When we got to First Street, just opposite Wendell Place, the old headquarters of the family, I said, as casually as I could, “Well, I’ll have some chili at Flor de Méjico.”

“It’s good there,” he said.

When I left him, keeping my glance carefully ahead but watching as much as I could out of the corner of my eye, I saw him rush back to the exposed hole and climb in. He was there for some time, perhaps fifteen minutes, after which he climbed out carrying something wrapped in his coat. He walked south along the bank of Beaver Creek, crossed the highway and went into his office building.

As soon as he was out of sight I ran to the opening, climbed down and found myself inside a cave, not large but very secure … until the back-hoe punctured the roof.
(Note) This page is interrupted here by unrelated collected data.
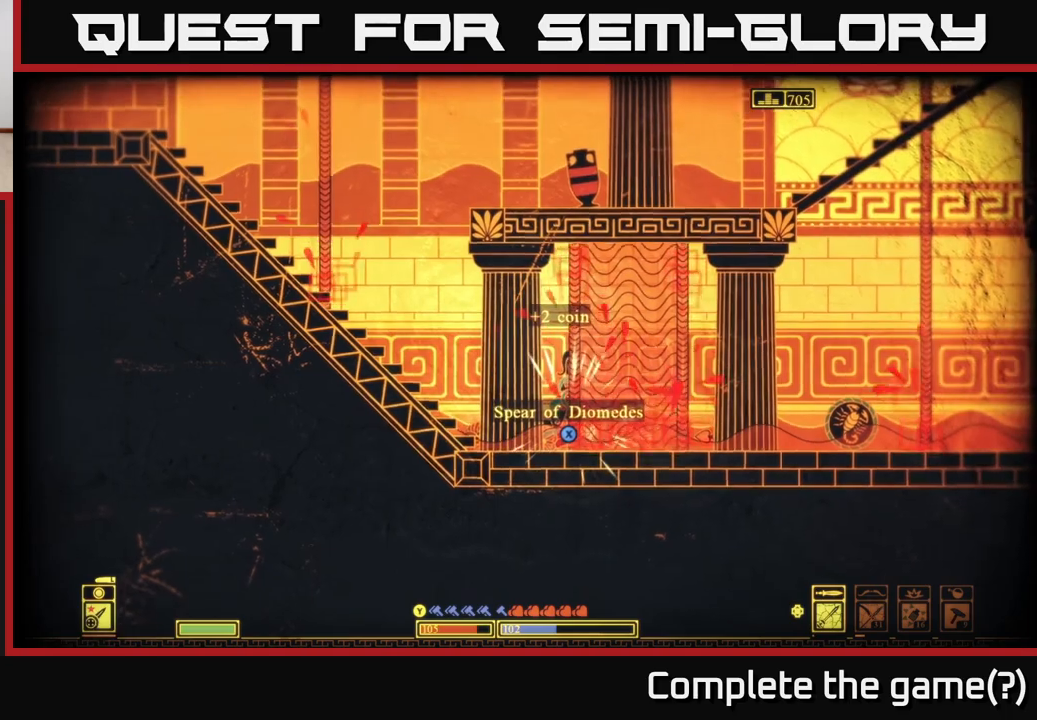
{"buttons": ["X"], "left_stick": "center", "right_stick": "center", "events": [[433, "X", "down"]]}
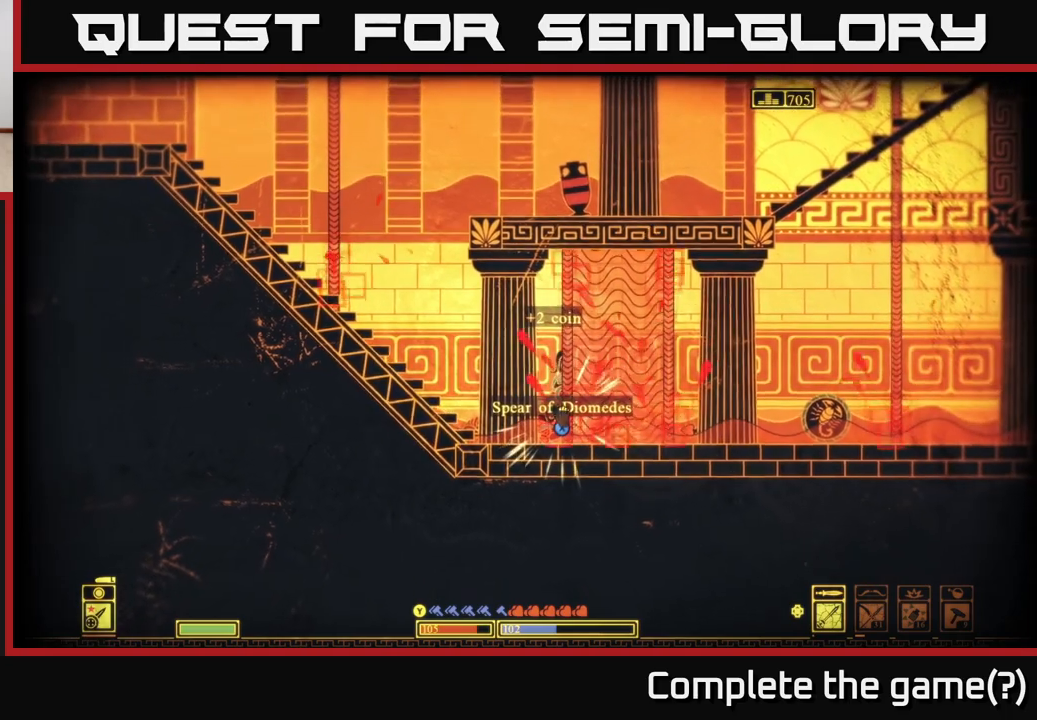
{"buttons": ["X"], "left_stick": "center", "right_stick": "center", "events": []}
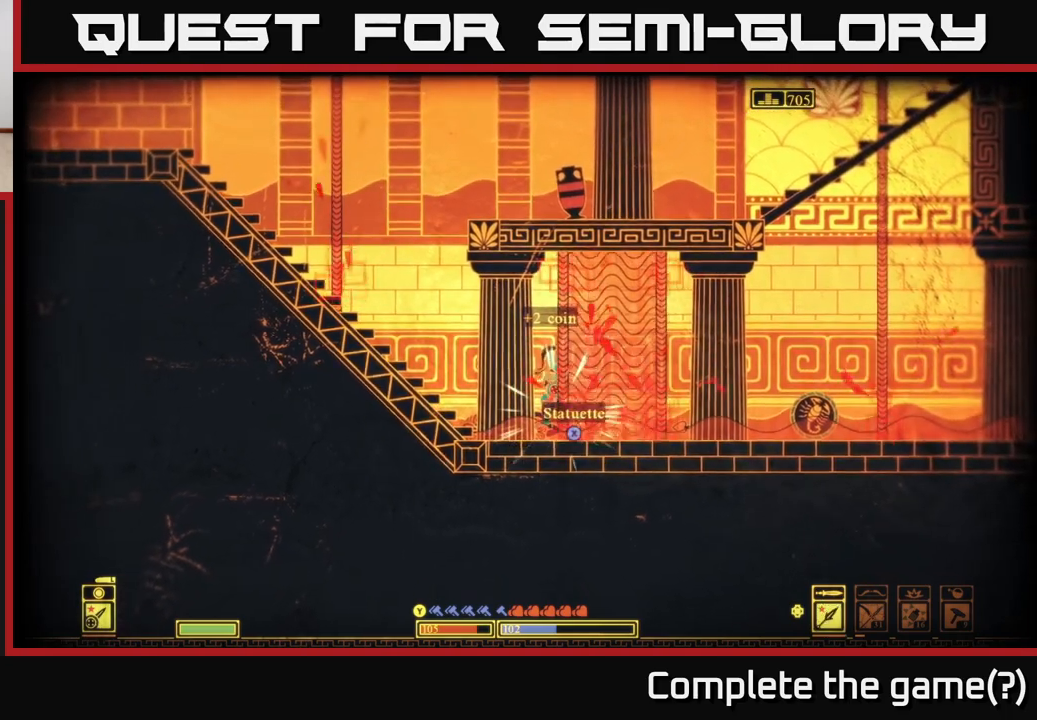
{"buttons": [], "left_stick": "right", "right_stick": "center", "events": [[267, "left_stick", "right"], [367, "X", "up"]]}
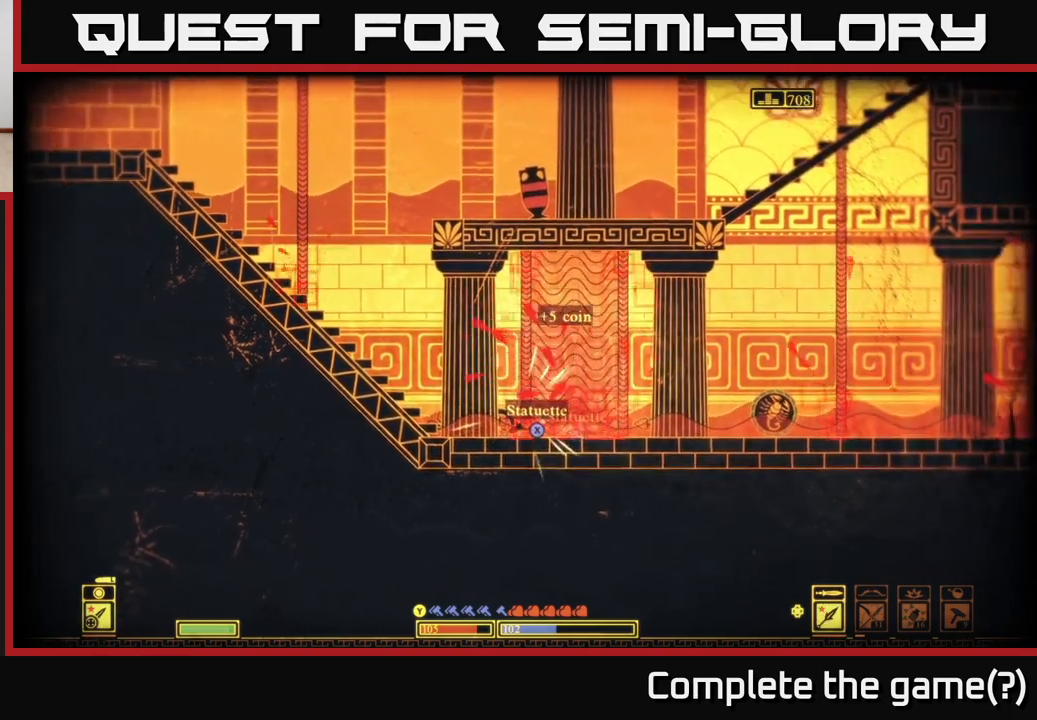
{"buttons": ["X"], "left_stick": "center", "right_stick": "center", "events": [[50, "left_stick", "left"], [200, "X", "down"], [200, "left_stick", "center"]]}
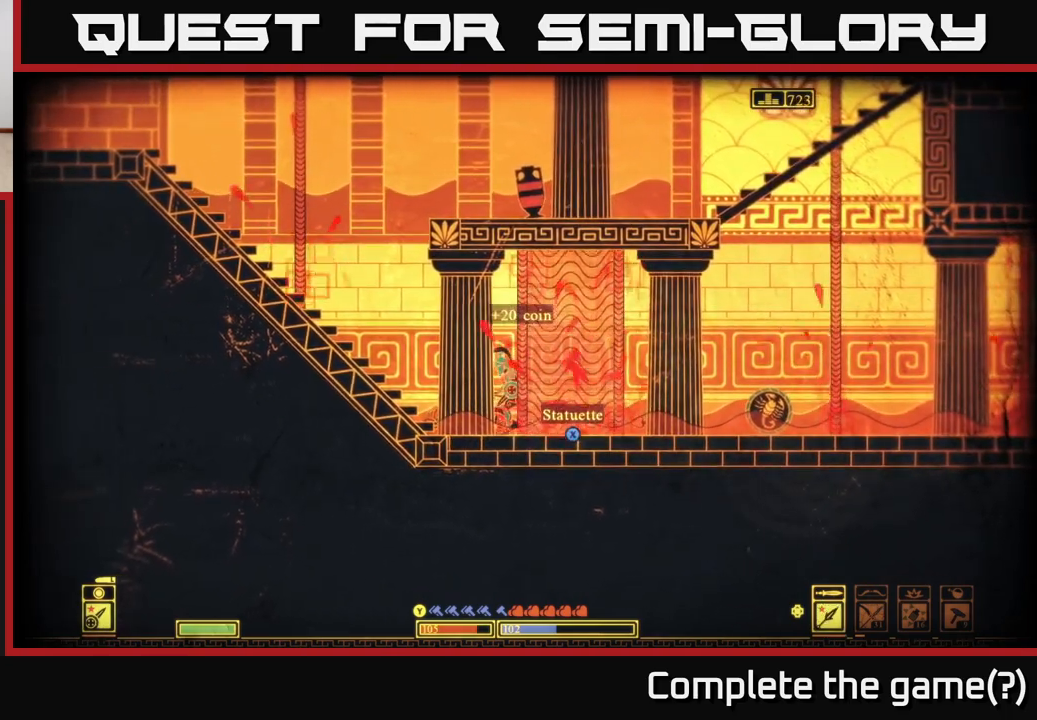
{"buttons": [], "left_stick": "right", "right_stick": "center", "events": [[50, "X", "up"], [117, "X", "down"], [250, "X", "up"], [300, "left_stick", "right"], [317, "X", "down"], [417, "X", "up"]]}
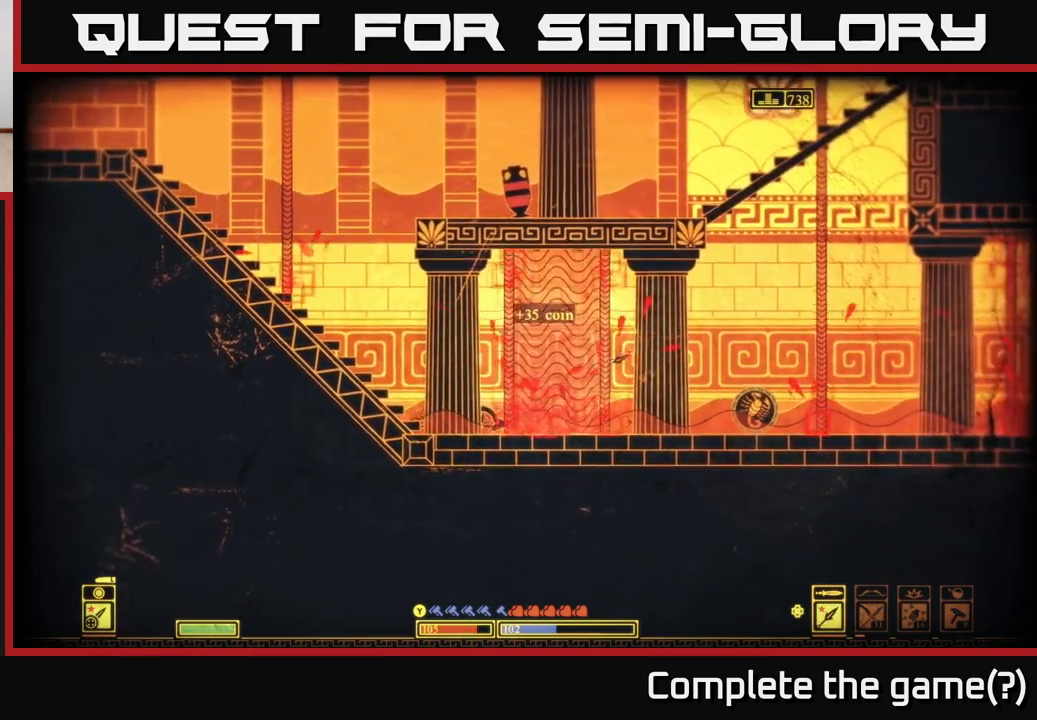
{"buttons": [], "left_stick": "right", "right_stick": "center", "events": [[17, "X", "down"], [133, "X", "up"]]}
It had been formed, I judged, by the action of water on soft limestone and must have been very old. Along the western side there was a small bench, not formed by man yet appearing almost to have been made as a piece of built-in furniture. At the far end of this bench lay an item which Morgan Wendell had apparently overlooked: a small bone, which I suspected was human.

I placed it in my pocket and climbed out of the little cave. I was none too soon, for the back-hoe operator, who was then on the other side of the creek, was now directed by Morgan Wendell to bring his lumbering machine back to the western side, come up the creek bank and begin filling in the cave and tamping it down with his machine. When he had finished, Wendell inspected the job and satisfied himself that no one would be likely to detect that a long-lost cave had been accidentally laid bare that afternoon.

I returned to my room at the Railway Arms and put in a person-to-person call to James Ringold at US: “This is Vernor. I’ll take the job.” I heard him call out to Leeds and Wright: “Get Carol. Good news.”

I said, “But I’ll have to do the work my way.”

“Wouldn’t want you to do it any other way.”

“My first reports may go a little deeper than you intended,” I warned.

“It’s your ideas we want.”

“But I’ll get it done by Christmas.”

“Jingle bells, jingle bells” sounded over the telephone—three male voices, joined later by a soprano. It would be an interesting time till Christmas.